Bryson DeChambeau falls below big Official World Golf Ranking milestone as precipitous drop continues
Patrick Smith/LIV Golf
Bryson DeChambeau's 2023 got off to a rough start with a missed cut in Saudi Arabia on Friday. By Monday, he fell to his lowest spot in the Official World Golf Ranking since before he was a PGA Tour winner.
DeChambeau is down to No. 102, falling out of the top 100 for the first time since July of 2017. Later that month, DeChambeau won the John Deere Classic for his first of nine PGA Tour titles.
Of course, most of DeChambeau's precipitous drop—he was still in the top 30 this past summer—can be attributed to his move to LIV Golf. Currently, LIV events can't reward world ranking points, something the new league is in a legal battle over.

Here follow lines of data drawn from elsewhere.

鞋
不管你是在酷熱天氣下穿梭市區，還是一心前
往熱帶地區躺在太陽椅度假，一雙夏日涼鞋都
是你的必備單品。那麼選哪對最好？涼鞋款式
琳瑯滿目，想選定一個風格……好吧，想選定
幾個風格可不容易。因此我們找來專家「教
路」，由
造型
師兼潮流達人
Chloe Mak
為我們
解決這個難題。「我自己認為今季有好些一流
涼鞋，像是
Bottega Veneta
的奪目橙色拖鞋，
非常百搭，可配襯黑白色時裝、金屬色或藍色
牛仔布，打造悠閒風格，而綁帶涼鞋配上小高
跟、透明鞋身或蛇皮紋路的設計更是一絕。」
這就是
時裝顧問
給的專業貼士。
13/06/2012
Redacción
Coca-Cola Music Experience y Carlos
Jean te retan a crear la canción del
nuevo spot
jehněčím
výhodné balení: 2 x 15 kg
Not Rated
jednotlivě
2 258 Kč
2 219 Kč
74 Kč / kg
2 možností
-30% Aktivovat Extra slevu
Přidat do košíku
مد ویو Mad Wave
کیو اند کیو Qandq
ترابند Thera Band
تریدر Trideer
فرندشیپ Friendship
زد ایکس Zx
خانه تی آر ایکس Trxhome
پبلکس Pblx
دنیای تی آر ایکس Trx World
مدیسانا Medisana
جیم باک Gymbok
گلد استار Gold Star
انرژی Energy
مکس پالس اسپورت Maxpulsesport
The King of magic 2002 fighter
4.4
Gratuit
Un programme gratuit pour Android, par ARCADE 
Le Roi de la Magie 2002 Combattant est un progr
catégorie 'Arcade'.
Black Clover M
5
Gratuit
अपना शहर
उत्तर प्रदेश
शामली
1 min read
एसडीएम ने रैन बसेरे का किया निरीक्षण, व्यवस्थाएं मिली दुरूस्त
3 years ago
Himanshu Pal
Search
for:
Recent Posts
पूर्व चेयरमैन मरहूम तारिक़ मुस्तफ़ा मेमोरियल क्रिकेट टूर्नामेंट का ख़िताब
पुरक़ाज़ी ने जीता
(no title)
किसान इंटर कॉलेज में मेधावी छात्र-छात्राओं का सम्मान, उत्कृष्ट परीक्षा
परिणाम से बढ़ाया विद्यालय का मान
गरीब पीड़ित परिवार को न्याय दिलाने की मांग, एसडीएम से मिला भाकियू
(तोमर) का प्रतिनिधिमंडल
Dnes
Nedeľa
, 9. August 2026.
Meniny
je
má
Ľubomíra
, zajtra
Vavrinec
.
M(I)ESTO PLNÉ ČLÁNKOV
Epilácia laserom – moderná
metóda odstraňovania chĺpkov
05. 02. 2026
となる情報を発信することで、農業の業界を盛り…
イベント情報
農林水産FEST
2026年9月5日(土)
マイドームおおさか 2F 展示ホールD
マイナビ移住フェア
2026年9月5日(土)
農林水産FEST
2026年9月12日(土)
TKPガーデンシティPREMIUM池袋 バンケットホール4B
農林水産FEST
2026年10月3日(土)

After a T-8 at last year's Open Championship, DeChambeau was ranked No. 28. But in the six months since, the Asian Tour's Saudi International is the only OWGR-sanctioned event the 29-year-old Californian has played in.
His fall, however, hasn't all been due to switching tours. Following a two-win campaign in 2020-2021, and often-injured DeChambeau only played in four non-major, stroke-play events on the PGA Tour in 2022, missing the cut in all four.
And it's not like he's been lighting it up on the LIV Tour. In seven starts last year, he had three top 10s and zero podiums (top threes) while finishing 26th on the league's inaugural money list.
Not that Bryson seems too broken up about his world ranking situation. On Tuesday, this video of him playfully promoting the LIV team he captains, The Crushers, went live:
Cam Smith is the highest-ranked LIV golfer at No. 4, followed by No. 23 Joaquin Niemann and No. 26 Abraham Ancer, who won in Saudi Arabia on Sunday. No. 50 Dustin Johnson is poised to fall out of the top 50 next week.
DeChambeau jumped into the top five for the first time with his victory at the 2020 U.S. Open, which gave him a 10-year exemption into that tournament and a five-year exemption into the other three majors. In 2021, DeChambeau reached as high as No. 4.